**PROBLEM:** Copy out the entries below, swapping each "top-left" for "upper-left" and keeping everything else the same.

** BEGIN **

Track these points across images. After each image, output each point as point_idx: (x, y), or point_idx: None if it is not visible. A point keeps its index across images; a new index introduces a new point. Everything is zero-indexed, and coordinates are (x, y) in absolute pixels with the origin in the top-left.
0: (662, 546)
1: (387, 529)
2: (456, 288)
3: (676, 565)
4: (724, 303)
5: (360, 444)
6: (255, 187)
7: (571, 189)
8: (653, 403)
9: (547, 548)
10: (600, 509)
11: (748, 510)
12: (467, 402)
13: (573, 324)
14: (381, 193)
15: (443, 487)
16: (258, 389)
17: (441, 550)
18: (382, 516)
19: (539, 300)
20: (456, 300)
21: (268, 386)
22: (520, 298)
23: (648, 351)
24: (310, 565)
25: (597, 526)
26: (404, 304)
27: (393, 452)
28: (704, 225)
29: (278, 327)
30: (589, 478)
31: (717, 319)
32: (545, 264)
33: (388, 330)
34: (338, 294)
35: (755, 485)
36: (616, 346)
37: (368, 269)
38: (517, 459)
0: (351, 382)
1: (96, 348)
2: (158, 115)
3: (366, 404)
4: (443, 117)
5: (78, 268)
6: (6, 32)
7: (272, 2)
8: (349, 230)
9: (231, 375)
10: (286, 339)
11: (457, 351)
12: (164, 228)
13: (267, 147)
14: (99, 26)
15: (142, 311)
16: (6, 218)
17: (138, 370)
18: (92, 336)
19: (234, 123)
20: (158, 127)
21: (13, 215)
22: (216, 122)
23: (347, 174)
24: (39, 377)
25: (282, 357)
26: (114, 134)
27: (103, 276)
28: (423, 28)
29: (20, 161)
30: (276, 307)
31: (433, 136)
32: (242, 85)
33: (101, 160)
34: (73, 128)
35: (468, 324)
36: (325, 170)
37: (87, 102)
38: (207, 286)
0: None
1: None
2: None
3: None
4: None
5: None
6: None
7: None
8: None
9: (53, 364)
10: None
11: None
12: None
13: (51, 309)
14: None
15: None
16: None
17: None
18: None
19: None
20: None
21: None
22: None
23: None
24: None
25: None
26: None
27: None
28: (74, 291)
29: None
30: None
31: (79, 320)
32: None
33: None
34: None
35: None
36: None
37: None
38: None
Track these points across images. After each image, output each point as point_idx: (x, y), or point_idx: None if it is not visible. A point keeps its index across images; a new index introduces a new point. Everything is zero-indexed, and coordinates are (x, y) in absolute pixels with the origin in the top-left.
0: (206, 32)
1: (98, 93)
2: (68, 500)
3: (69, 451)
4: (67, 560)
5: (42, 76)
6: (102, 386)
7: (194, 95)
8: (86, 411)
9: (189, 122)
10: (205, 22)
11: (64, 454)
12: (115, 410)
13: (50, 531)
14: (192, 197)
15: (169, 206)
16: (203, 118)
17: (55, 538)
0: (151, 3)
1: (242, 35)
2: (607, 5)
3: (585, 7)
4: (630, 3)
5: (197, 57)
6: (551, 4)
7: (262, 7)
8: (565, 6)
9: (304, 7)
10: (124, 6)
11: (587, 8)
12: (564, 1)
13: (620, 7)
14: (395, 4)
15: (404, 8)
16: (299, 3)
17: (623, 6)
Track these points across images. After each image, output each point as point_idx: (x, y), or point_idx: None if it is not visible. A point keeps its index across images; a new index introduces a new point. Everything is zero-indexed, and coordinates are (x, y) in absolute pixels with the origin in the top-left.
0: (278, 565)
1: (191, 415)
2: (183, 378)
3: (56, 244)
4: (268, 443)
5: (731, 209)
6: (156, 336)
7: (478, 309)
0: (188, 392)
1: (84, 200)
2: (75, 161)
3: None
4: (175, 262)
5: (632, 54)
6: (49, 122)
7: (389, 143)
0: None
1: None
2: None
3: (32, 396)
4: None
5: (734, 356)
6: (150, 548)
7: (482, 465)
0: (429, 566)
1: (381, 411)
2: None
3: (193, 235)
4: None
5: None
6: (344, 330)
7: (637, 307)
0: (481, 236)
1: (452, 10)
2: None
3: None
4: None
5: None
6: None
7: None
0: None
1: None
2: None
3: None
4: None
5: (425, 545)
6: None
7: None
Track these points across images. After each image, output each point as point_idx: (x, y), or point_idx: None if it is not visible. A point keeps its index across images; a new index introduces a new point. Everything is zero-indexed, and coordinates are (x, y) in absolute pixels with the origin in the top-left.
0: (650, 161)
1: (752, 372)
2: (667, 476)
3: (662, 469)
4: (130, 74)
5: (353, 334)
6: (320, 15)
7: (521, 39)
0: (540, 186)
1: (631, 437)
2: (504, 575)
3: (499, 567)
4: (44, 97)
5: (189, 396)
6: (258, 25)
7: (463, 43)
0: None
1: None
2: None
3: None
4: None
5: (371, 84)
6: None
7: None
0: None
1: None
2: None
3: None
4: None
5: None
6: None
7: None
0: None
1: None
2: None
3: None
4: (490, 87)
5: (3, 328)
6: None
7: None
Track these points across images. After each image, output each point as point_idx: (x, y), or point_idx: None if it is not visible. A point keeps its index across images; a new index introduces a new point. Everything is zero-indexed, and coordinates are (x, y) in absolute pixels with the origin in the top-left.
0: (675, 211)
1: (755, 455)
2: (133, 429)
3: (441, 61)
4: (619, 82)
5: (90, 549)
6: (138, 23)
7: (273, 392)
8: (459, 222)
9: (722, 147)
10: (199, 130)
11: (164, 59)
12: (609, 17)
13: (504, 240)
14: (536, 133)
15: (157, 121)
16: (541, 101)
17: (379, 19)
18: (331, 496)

** END **

**SOLUTION FOR THIS PROBLEM:**
Track these points across images. After each image, output each point as point_idx: (x, y), or point_idx: None if it is not visible. A point keeps its index across images; a new index introduces a new point. Everything is zero-indexed, and coordinates are (x, y) in absolute pixels with the origin in the upper-left.
0: (662, 546)
1: (387, 529)
2: (456, 288)
3: (676, 565)
4: (724, 303)
5: (360, 444)
6: (255, 187)
7: (571, 189)
8: (653, 403)
9: (547, 548)
10: (600, 509)
11: (748, 510)
12: (467, 402)
13: (573, 324)
14: (381, 193)
15: (443, 487)
16: (258, 389)
17: (441, 550)
18: (382, 516)
19: (539, 300)
20: (456, 300)
21: (268, 386)
22: (520, 298)
23: (648, 351)
24: (310, 565)
25: (597, 526)
26: (404, 304)
27: (393, 452)
28: (704, 225)
29: (278, 327)
30: (589, 478)
31: (717, 319)
32: (545, 264)
33: (388, 330)
34: (338, 294)
35: (755, 485)
36: (616, 346)
37: (368, 269)
38: (517, 459)
0: (351, 382)
1: (96, 348)
2: (158, 115)
3: (366, 404)
4: (443, 117)
5: (78, 268)
6: (6, 32)
7: (272, 2)
8: (349, 230)
9: (231, 375)
10: (286, 339)
11: (457, 351)
12: (164, 228)
13: (267, 147)
14: (99, 26)
15: (142, 311)
16: (6, 218)
17: (138, 370)
18: (92, 336)
19: (234, 123)
20: (158, 127)
21: (13, 215)
22: (216, 122)
23: (347, 174)
24: (39, 377)
25: (282, 357)
26: (114, 134)
27: (103, 276)
28: (423, 28)
29: (20, 161)
30: (276, 307)
31: (433, 136)
32: (242, 85)
33: (101, 160)
34: (73, 128)
35: (468, 324)
36: (325, 170)
37: (87, 102)
38: (207, 286)
0: None
1: None
2: None
3: None
4: None
5: None
6: None
7: None
8: None
9: (53, 364)
10: None
11: None
12: None
13: (51, 309)
14: None
15: None
16: None
17: None
18: None
19: None
20: None
21: None
22: None
23: None
24: None
25: None
26: None
27: None
28: (74, 291)
29: None
30: None
31: (79, 320)
32: None
33: None
34: None
35: None
36: None
37: None
38: None
Track these points across images. After each image, output each point as point_idx: (x, y), or point_idx: None if it is not visible. A point keeps its index across images; a new index introduces a new point. Everything is zero-indexed, and coordinates are (x, y) in absolute pixels with the origin in the upper-left.
0: (206, 32)
1: (98, 93)
2: (68, 500)
3: (69, 451)
4: (67, 560)
5: (42, 76)
6: (102, 386)
7: (194, 95)
8: (86, 411)
9: (189, 122)
10: (205, 22)
11: (64, 454)
12: (115, 410)
13: (50, 531)
14: (192, 197)
15: (169, 206)
16: (203, 118)
17: (55, 538)
0: (151, 3)
1: (242, 35)
2: (607, 5)
3: (585, 7)
4: (630, 3)
5: (197, 57)
6: (551, 4)
7: (262, 7)
8: (565, 6)
9: (304, 7)
10: (124, 6)
11: (587, 8)
12: (564, 1)
13: (620, 7)
14: (395, 4)
15: (404, 8)
16: (299, 3)
17: (623, 6)
Track these points across images. After each image, output each point as point_idx: (x, y), or point_idx: None if it is not visible. A point keeps its index across images; a new index introduces a new point. Everything is zero-indexed, and coordinates are (x, y) in absolute pixels with the origin in the upper-left.
0: (278, 565)
1: (191, 415)
2: (183, 378)
3: (56, 244)
4: (268, 443)
5: (731, 209)
6: (156, 336)
7: (478, 309)
0: (188, 392)
1: (84, 200)
2: (75, 161)
3: None
4: (175, 262)
5: (632, 54)
6: (49, 122)
7: (389, 143)
0: None
1: None
2: None
3: (32, 396)
4: None
5: (734, 356)
6: (150, 548)
7: (482, 465)
0: (429, 566)
1: (381, 411)
2: None
3: (193, 235)
4: None
5: None
6: (344, 330)
7: (637, 307)
0: (481, 236)
1: (452, 10)
2: None
3: None
4: None
5: None
6: None
7: None
0: None
1: None
2: None
3: None
4: None
5: (425, 545)
6: None
7: None
Track these points across images. After each image, output each point as point_idx: (x, y), or point_idx: None if it is not visible. A point keeps its index across images; a new index introduces a new point. Everything is zero-indexed, and coordinates are (x, y) in absolute pixels with the origin in the upper-left.
0: (650, 161)
1: (752, 372)
2: (667, 476)
3: (662, 469)
4: (130, 74)
5: (353, 334)
6: (320, 15)
7: (521, 39)
0: (540, 186)
1: (631, 437)
2: (504, 575)
3: (499, 567)
4: (44, 97)
5: (189, 396)
6: (258, 25)
7: (463, 43)
0: None
1: None
2: None
3: None
4: None
5: (371, 84)
6: None
7: None
0: None
1: None
2: None
3: None
4: None
5: None
6: None
7: None
0: None
1: None
2: None
3: None
4: (490, 87)
5: (3, 328)
6: None
7: None
Track these points across images. After each image, output each point as point_idx: (x, y), or point_idx: None if it is not visible. A point keeps its index across images; a new index introduces a new point. Everything is zero-indexed, and coordinates are (x, y) in absolute pixels with the origin in the upper-left.
0: (675, 211)
1: (755, 455)
2: (133, 429)
3: (441, 61)
4: (619, 82)
5: (90, 549)
6: (138, 23)
7: (273, 392)
8: (459, 222)
9: (722, 147)
10: (199, 130)
11: (164, 59)
12: (609, 17)
13: (504, 240)
14: (536, 133)
15: (157, 121)
16: (541, 101)
17: (379, 19)
18: (331, 496)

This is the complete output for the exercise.